Please give back the listing below word for word, without the images.

* [Raw data]:
* * * * *
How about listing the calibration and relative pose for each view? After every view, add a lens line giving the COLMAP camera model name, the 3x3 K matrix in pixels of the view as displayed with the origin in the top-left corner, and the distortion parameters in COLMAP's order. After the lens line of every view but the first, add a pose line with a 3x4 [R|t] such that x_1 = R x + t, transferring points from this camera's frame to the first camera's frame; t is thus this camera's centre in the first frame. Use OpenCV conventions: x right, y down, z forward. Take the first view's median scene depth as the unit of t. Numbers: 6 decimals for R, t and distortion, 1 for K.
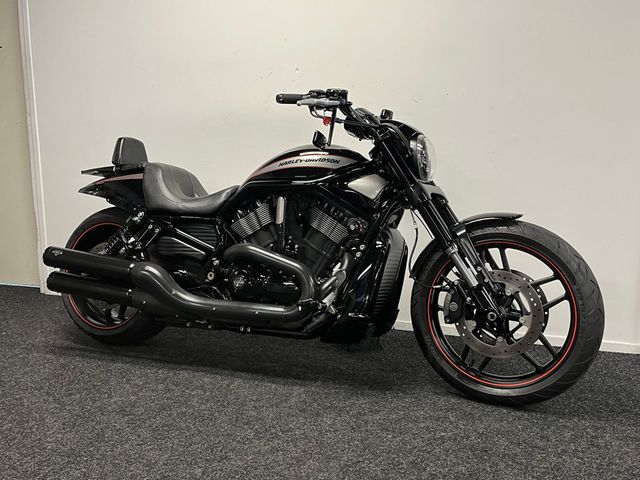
lens RADIAL K [[594.8, 0, 320.0], [0, 594.8, 240.0], [0, 0, 1]] dist [0.052512, -0.008459]
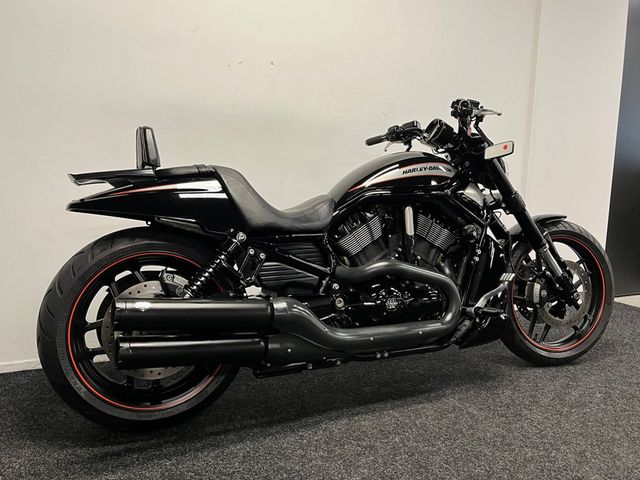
lens RADIAL K [[554.1, 0, 329.6], [0, 554.1, 238.9], [0, 0, 1]] dist [0.016923, 0.000528]
pose [[0.669875, -0.071446, 0.739028, -0.829793], [0.069332, 0.997029, 0.033544, -0.061887], [-0.739230, 0.028768, 0.672839, 0.520430]]
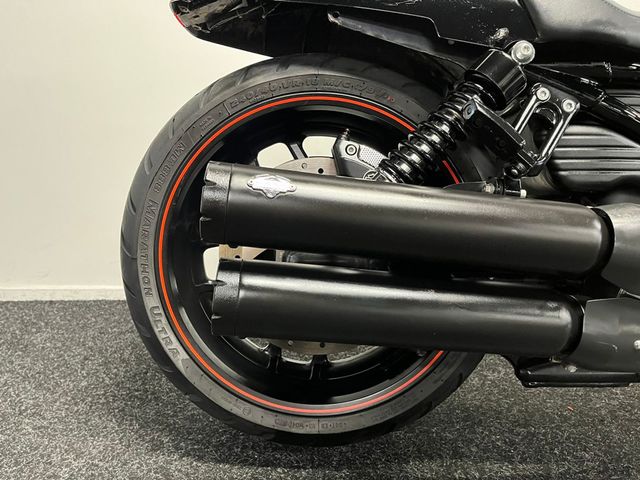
lens RADIAL K [[493.3, 0, 320.0], [0, 493.3, 240.0], [0, 0, 1]] dist [0.060382, -0.092881]
pose [[0.906688, -0.066963, 0.416453, -0.571198], [0.028414, 0.994772, 0.098092, 0.028538], [-0.420844, -0.077105, 0.903850, 0.915884]]
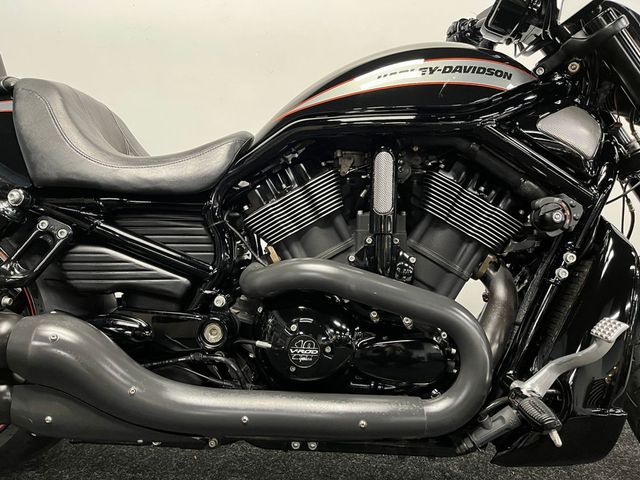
lens RADIAL K [[493.3, 0, 320.0], [0, 493.3, 240.0], [0, 0, 1]] dist [0.060382, -0.092881]
pose [[0.939102, -0.044387, 0.340759, -0.250471], [0.026388, 0.998009, 0.057278, -0.029974], [-0.342623, -0.044799, 0.938404, 0.683790]]
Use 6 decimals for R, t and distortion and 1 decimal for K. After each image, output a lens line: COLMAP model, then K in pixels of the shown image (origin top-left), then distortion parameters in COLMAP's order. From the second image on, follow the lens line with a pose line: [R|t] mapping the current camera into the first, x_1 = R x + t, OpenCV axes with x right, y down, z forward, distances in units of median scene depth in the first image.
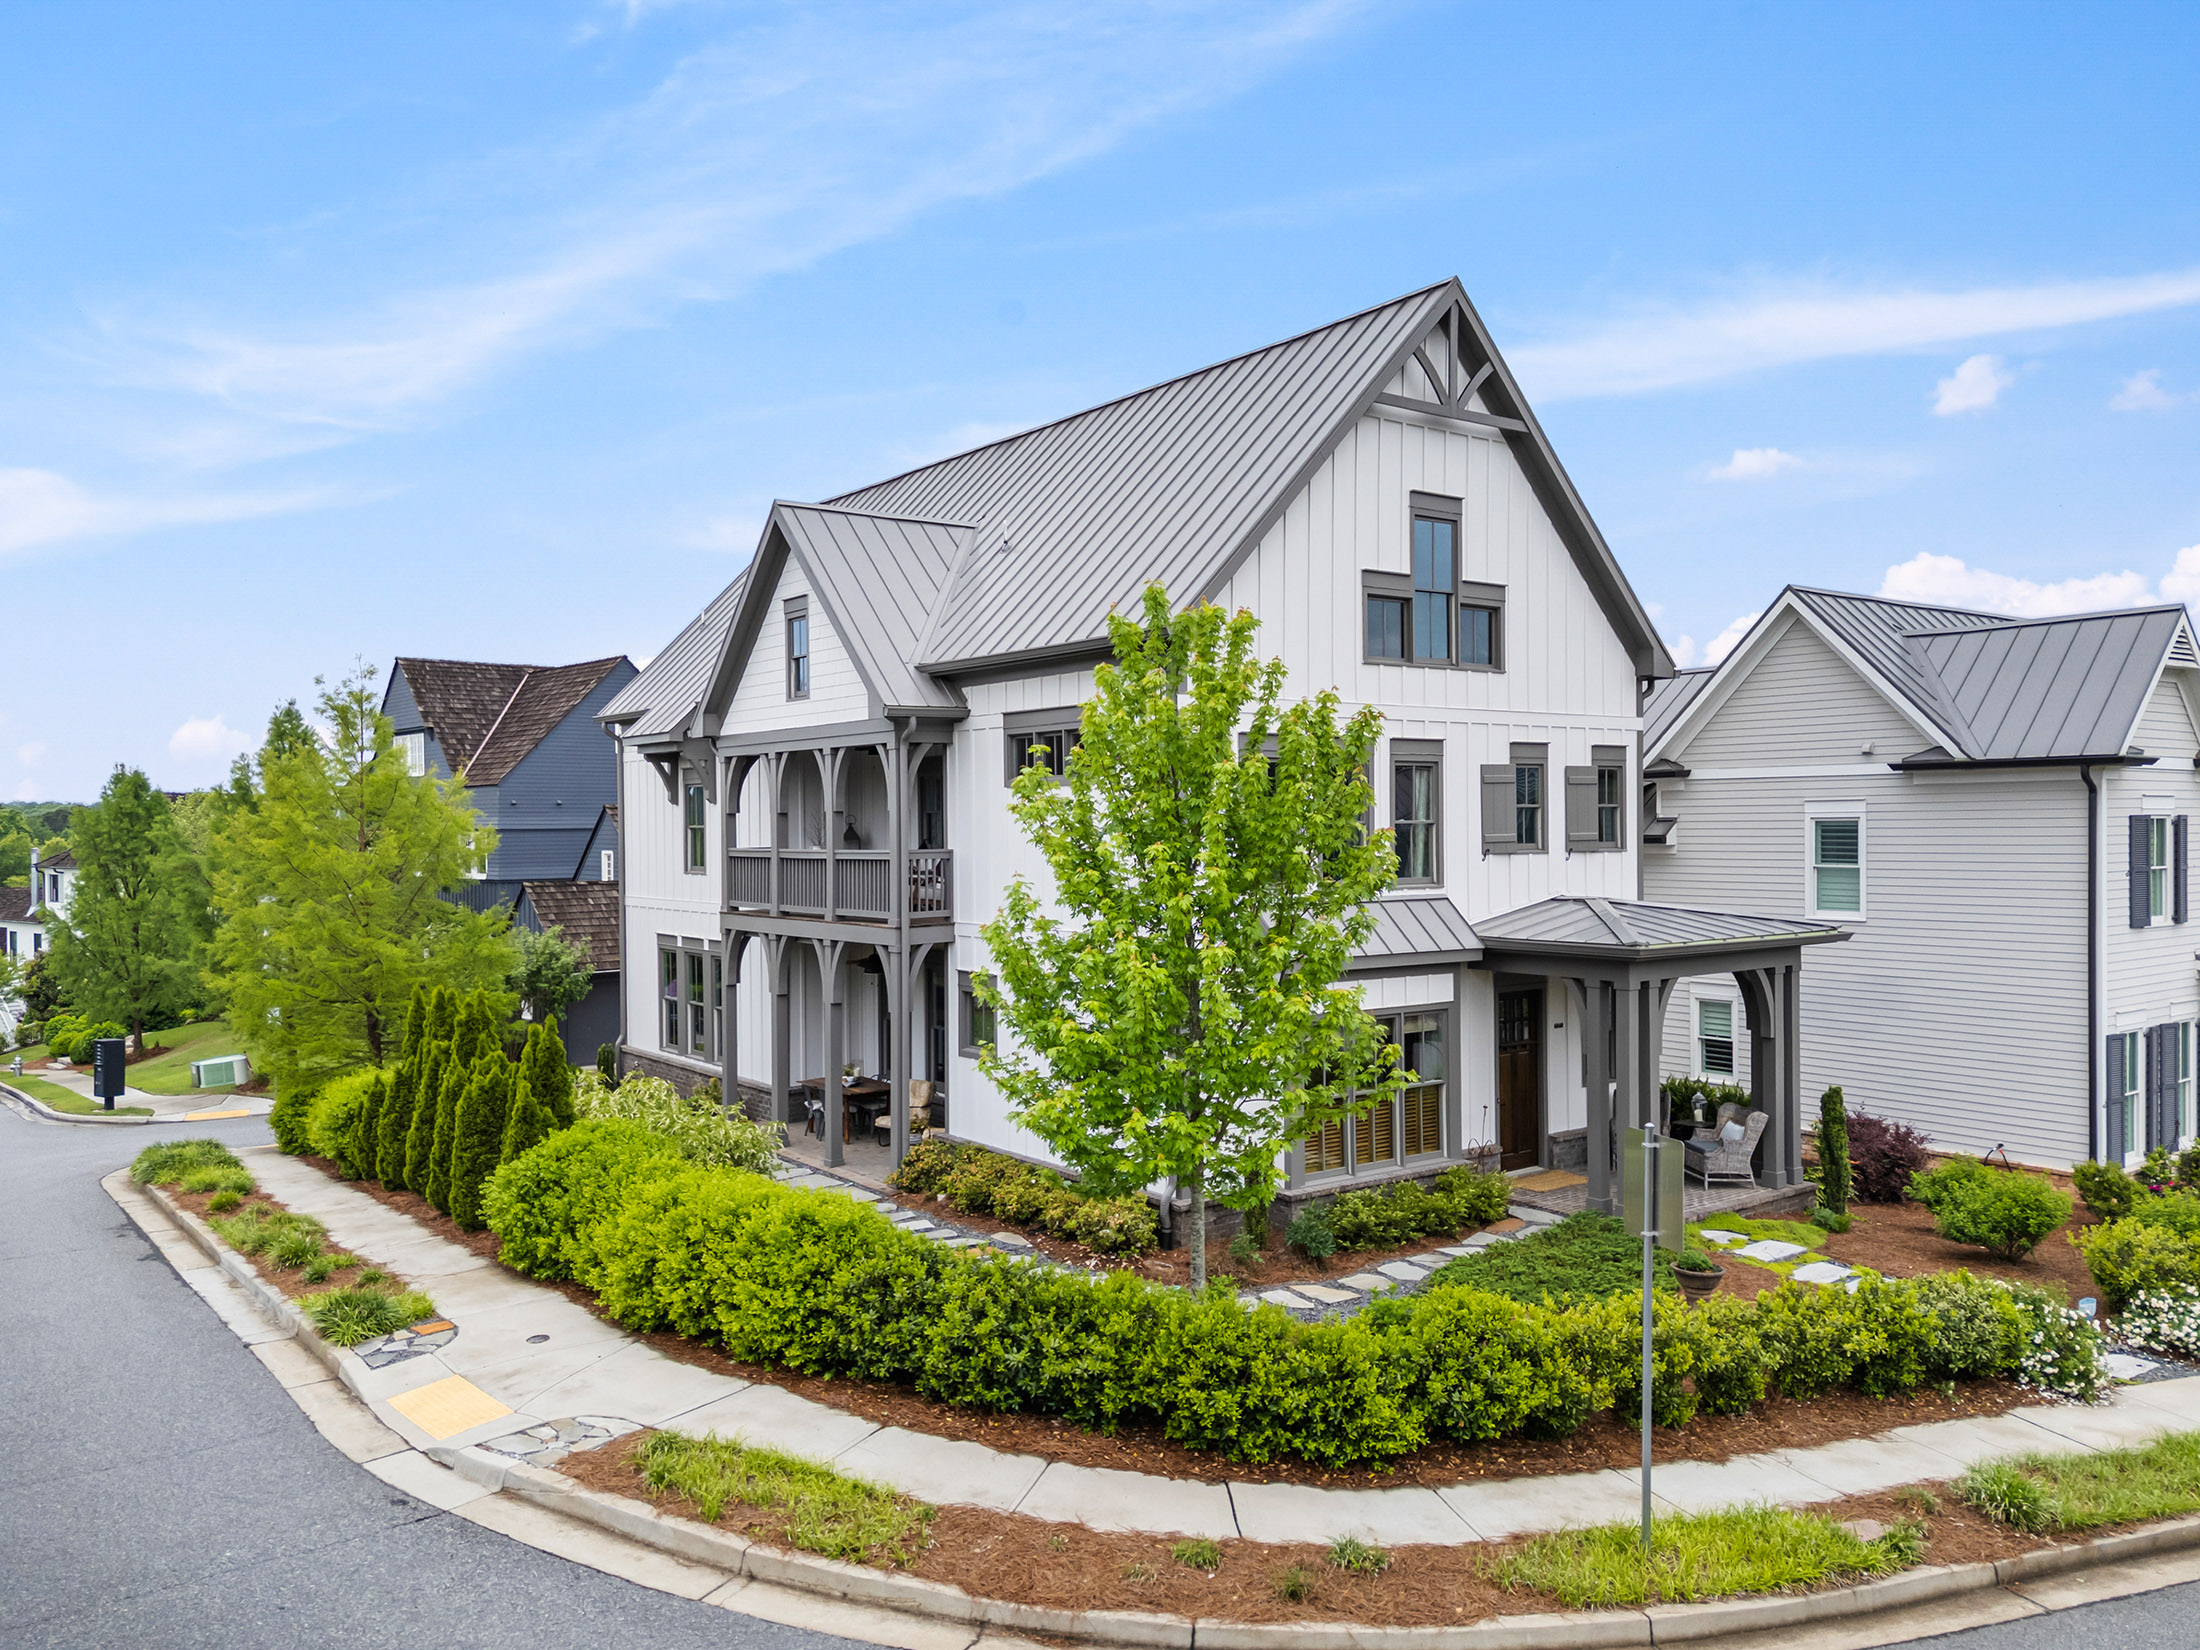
* * * * *
* [Response area]:
How about listing the calibration and relative pose for each view? After every view, add a lens line giving the COLMAP camera model name, the 3x3 K matrix in pixels of the view as displayed with the origin in the top-left corner, and the distortion parameters in COLMAP's order. After the lens line of every view but the first, add a pose line with a 3x4 [R|t] such that x_1 = R x + t, transferring points from this camera's frame to the first camera's frame; t is thus this camera's centre in the first frame. Use OpenCV conventions: x right, y down, z forward. Take the first view's median scene depth as the unit of t. Numbers: 6 decimals for R, t and distortion, 1 for K.
lens RADIAL K [[594.8, 0, 320.0], [0, 594.8, 240.0], [0, 0, 1]] dist [0.052512, -0.008459]
lens RADIAL K [[554.1, 0, 329.6], [0, 554.1, 238.9], [0, 0, 1]] dist [0.016923, 0.000528]
pose [[0.669875, -0.071446, 0.739028, -0.829793], [0.069332, 0.997029, 0.033544, -0.061887], [-0.739230, 0.028768, 0.672839, 0.520430]]
lens RADIAL K [[493.3, 0, 320.0], [0, 493.3, 240.0], [0, 0, 1]] dist [0.060382, -0.092881]
pose [[0.906688, -0.066963, 0.416453, -0.571198], [0.028414, 0.994772, 0.098092, 0.028538], [-0.420844, -0.077105, 0.903850, 0.915884]]
lens RADIAL K [[493.3, 0, 320.0], [0, 493.3, 240.0], [0, 0, 1]] dist [0.060382, -0.092881]
pose [[0.939102, -0.044387, 0.340759, -0.250471], [0.026388, 0.998009, 0.057278, -0.029974], [-0.342623, -0.044799, 0.938404, 0.683790]]
Use 6 decimals for R, t and distortion and 1 decimal for K. After each image, output a lens line: COLMAP model, then K in pixels of the shown image (origin top-left), then distortion parameters in COLMAP's order. From the second image on, follow the lens line with a pose line: [R|t] mapping the current camera into the first, x_1 = R x + t, OpenCV axes with x right, y down, z forward, distances in units of median scene depth in the first image.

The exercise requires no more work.